Evil, most evil! . . . since thou grantest me
That comfort, the worst weapon left me now
To smite a coward. . . . Thou comest to me, thou,
Mine enemy! (Turning to the Chorus.) Oh, say, how call ye this,
To face, and smile, the comrade whom his kiss
Betrayed? Scorn? Insult? Courage? None of these:
'Tis but of all man's inward sicknesses
The vilest, that he knoweth not of shame
Nor pity! Yet I praise him that he came . . .
To me it shall bring comfort, once to clear
My heart on thee, and thou shalt wince to hear.
I will begin with that, 'twixt me and thee,
That first befell. I saved thee. I saved thee—
Let thine own Greeks be witness, every one
That sailed on Argo—saved thee, sent alone
To yoke with yokes the bulls of fiery breath,
And sow that Acre of the Lords of Death;
And mine own ancient Serpent, who did keep
The Golden Fleece, the eyes that knew not sleep,
And shining coils, him also did I smite
Dead for thy sake, and lifted up the light
That bade thee live. Myself, uncounsellèd,
Stole forth from father and from home, and fled
Where dark Iôlcos under Pelion lies,
With thee—Oh, single-hearted more than wise!
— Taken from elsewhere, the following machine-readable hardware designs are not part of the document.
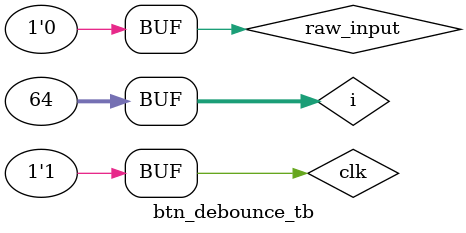
<source format=v>
`include "btn-debounce.v"

module btn_debounce_tb;

reg raw_input, clk;
wire btn_pulse;
integer i;

btn_debounce dut
(
    raw_input, clk, btn_pulse
);

// Dump waveform data
initial
begin
    $dumpfile("./build/rtl-sim/vcd/btn-debounce.vcd");
    $dumpvars;
end

initial
begin
    for (i = 0; i < 64; i = i + 1)
    begin
        if (i == 16)
            raw_input = 1;
        else
            raw_input = 0;
        
        clk = 0;
        #100;
        clk = 1;
        #100;
    end
end


endmodule


</source>
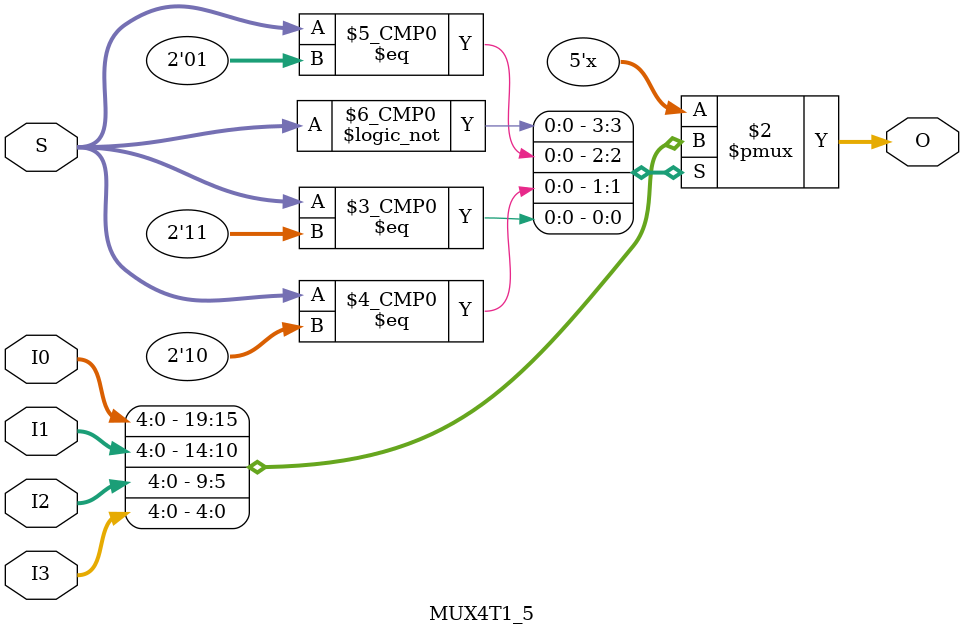
<source format=v>
module MUX4T1_5(
    input [1:0] S,
    input [4:0] I0,
    input [4:0] I1,
    input [4:0] I2,
    input [4:0] I3,
    output reg [4:0] O
);

    always @ (*) begin
        case(S)
            2'b00: O = I0;
            2'b01: O = I1;
            2'b10: O = I2;
            2'b11: O = I3;
            default: O = 5'b00000; // ´¦ÀíÎ´¶¨Òå×´Ì¬
        endcase
    end

endmodule

// version1
/*
always @ (*) begin
        O = (~S[1])&(~S[0])&I0 + (~S[1])&S[0]&I1 + S[1]&(~S[0])&I2 + S[1]&S[0]&I3;
    end
*/

// version2
/*
always @ (*) begin
    O = (S == 2'b00) ? I0 : 
        (S == 2'b01) ? I1 :
        (S == 2'b10) ? I2 : I3;
        // from left to right
*/

</source>
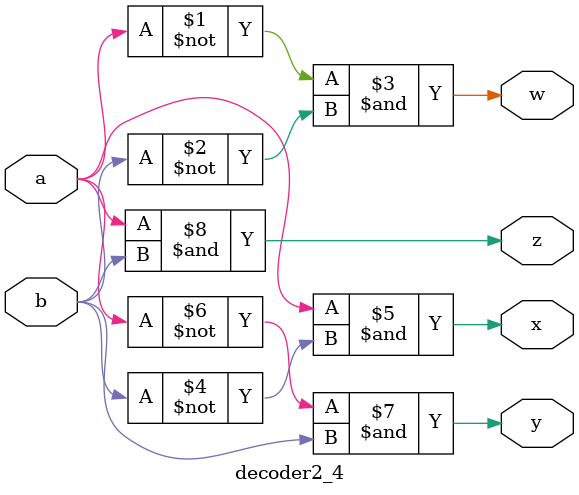
<source format=v>
`timescale 1ns / 1ps


module decoder2_4(

input wire a,b,

output wire w,x,y,z
);

assign w=(~a)&(~b);
assign x=(a)&(~b);
assign y=(~a)&(b);
assign z=(a)&(b);



endmodule

</source>
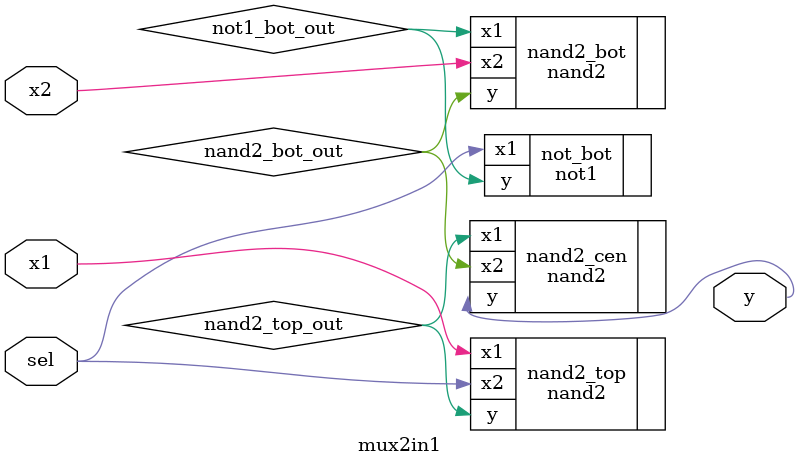
<source format=v>
`timescale 1ns / 1ps




module mux2in1(
    input x1,
    input x2,
    input sel,
    output y
    );
    
    wire not1_bot_out;
    wire nand2_top_out;
    wire nand2_bot_out;
    
    nand2 nand2_top (
        .x1(x1),
        .x2(sel),
        .y(nand2_top_out)
    );
    
    not1 not_bot(
        .x1(sel),
        .y(not1_bot_out)
    );
    
    nand2 nand2_bot (
        .x1(not1_bot_out),
        .x2(x2),
        .y(nand2_bot_out)
    );
    
    nand2 nand2_cen (
        .x1(nand2_top_out),
        .x2(nand2_bot_out),
        .y(y)
    );
    
    
endmodule

</source>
I murdered Pelias, yea, in agony,
By his own daughters' hands, for sake of thee;
I swept their house like War.—And hast thou then
Accepted all—O evil yet again!—
And cast me off and taken thee for bride
Another? And with children at thy side!
One could forgive a childless man. But no:
I have borne thee children . . .
Is sworn faith so low
And weak a thing? I understand it not.
Are the old gods dead? Are the old laws forgot,
And new laws made? Since not my passioning,
But thine own heart, doth cry thee for a thing
Forsworn.
[She catches sight of her own hand which she has
thrown out to denounce him. Poor, poor right hand of mine, whom he
Did cling to, and these knees, so cravingly,
We are unclean, thou and I; we have caught the stain
Of bad men's flesh . . . and dreamed our dreams in vain.
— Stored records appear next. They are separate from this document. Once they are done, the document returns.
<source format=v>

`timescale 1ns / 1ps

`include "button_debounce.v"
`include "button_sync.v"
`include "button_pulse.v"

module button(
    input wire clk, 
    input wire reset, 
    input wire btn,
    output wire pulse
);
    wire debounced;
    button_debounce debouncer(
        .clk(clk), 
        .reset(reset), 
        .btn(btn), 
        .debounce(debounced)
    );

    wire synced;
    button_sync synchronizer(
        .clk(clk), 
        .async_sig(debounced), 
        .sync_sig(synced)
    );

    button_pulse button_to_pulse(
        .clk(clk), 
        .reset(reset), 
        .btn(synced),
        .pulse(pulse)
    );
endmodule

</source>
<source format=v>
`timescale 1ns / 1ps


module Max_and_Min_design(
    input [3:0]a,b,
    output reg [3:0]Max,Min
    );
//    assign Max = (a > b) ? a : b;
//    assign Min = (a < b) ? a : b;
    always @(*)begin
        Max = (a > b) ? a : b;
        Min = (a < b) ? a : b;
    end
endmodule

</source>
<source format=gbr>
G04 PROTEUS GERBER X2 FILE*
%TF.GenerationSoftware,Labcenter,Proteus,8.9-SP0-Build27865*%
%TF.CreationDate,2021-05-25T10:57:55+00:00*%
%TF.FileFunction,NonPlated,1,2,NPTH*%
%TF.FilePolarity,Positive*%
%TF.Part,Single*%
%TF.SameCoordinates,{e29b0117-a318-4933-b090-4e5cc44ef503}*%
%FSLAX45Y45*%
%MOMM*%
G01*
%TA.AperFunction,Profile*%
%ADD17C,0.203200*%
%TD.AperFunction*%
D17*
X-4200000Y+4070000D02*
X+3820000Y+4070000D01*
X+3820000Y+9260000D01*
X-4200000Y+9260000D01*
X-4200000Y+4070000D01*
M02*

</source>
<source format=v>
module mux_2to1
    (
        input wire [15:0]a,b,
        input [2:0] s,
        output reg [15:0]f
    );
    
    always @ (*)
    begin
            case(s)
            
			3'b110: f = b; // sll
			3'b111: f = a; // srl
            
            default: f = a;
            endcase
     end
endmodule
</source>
Thou comest to befriend me? Give me, then,
Thy counsel. 'Tis not that I dream again
For good from thee: but, questioned, thou wilt show
The viler. Say: now whither shall I go?
Back to my father? Him I did betray,
And all his land, when we two fled away.
To those poor Peliad maids? For them 'twere good
To take me in, who spilled their father's blood. . . .
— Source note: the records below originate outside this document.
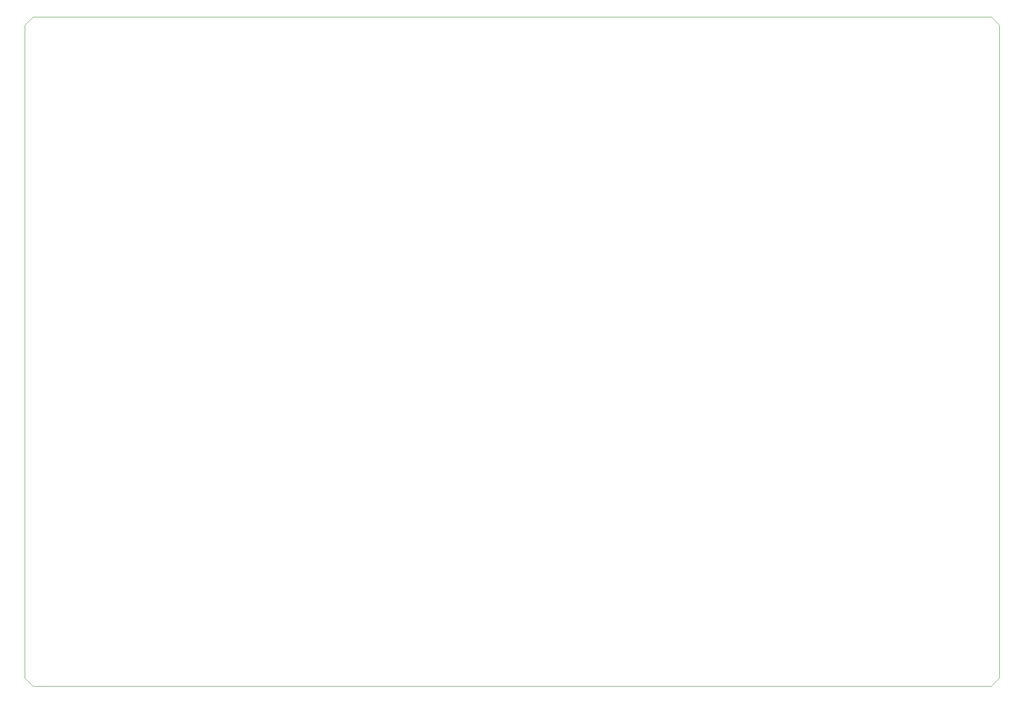
<source format=gbr>
%TF.GenerationSoftware,KiCad,Pcbnew,(6.0.4-0)*%
%TF.CreationDate,2022-09-25T09:44:29-05:00*%
%TF.ProjectId,mekko5X,6d656b6b-6f35-4582-9e6b-696361645f70,rev?*%
%TF.SameCoordinates,Original*%
%TF.FileFunction,Profile,NP*%
%FSLAX46Y46*%
G04 Gerber Fmt 4.6, Leading zero omitted, Abs format (unit mm)*
G04 Created by KiCad (PCBNEW (6.0.4-0)) date 2022-09-25 09:44:29*
%MOMM*%
%LPD*%
G01*
G04 APERTURE LIST*
%TA.AperFunction,Profile*%
%ADD10C,0.100000*%
%TD*%
G04 APERTURE END LIST*
D10*
X14287500Y-10318750D02*
X201612500Y-10318750D01*
X12700000Y-139700000D02*
X12700000Y-11906250D01*
X201612500Y-141287500D02*
X203200000Y-139700000D01*
X201612500Y-10318750D02*
X203200000Y-11906250D01*
X203200000Y-11906250D02*
X203200000Y-139700000D01*
X14287500Y-141287500D02*
X12700000Y-139700000D01*
X14287500Y-141287500D02*
X201612500Y-141287500D01*
X14287500Y-10318750D02*
X12700000Y-11906250D01*
M02*

</source>
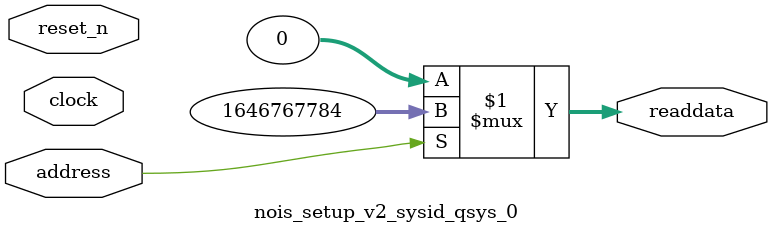
<source format=v>



// synthesis translate_off
`timescale 1ns / 1ps
// synthesis translate_on

// turn off superfluous verilog processor warnings 
// altera message_level Level1 
// altera message_off 10034 10035 10036 10037 10230 10240 10030 

module nois_setup_v2_sysid_qsys_0 (
               // inputs:
                address,
                clock,
                reset_n,

               // outputs:
                readdata
             )
;

  output  [ 31: 0] readdata;
  input            address;
  input            clock;
  input            reset_n;

  wire    [ 31: 0] readdata;
  //control_slave, which is an e_avalon_slave
  assign readdata = address ? 1646767784 : 0;

endmodule



</source>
Aye, so my whole life stands! There were at home
Who loved me well: to them I am become
A curse. And the first friends who sheltered me,
Whom most I should have spared, to pleasure thee
I have turned to foes. Oh, therefore hast thou laid
My crown upon me, blest of many a maid
In Hellas, now I have won what all did crave,
Thee, the world-wondered lover and the brave;
Who this day looks and sees me banished, thrown
Away with these two babes, all, all, alone . . .
Oh, merry mocking when the lamps are red:
"Where go the bridegroom's babes to beg their bread
In exile, and the woman who gave all
To save him?"
O great God, shall gold withal
Bear thy clear mark, to sift the base and fine,
And o'er man's living visage runs no sign
To show the lie within, ere all too late?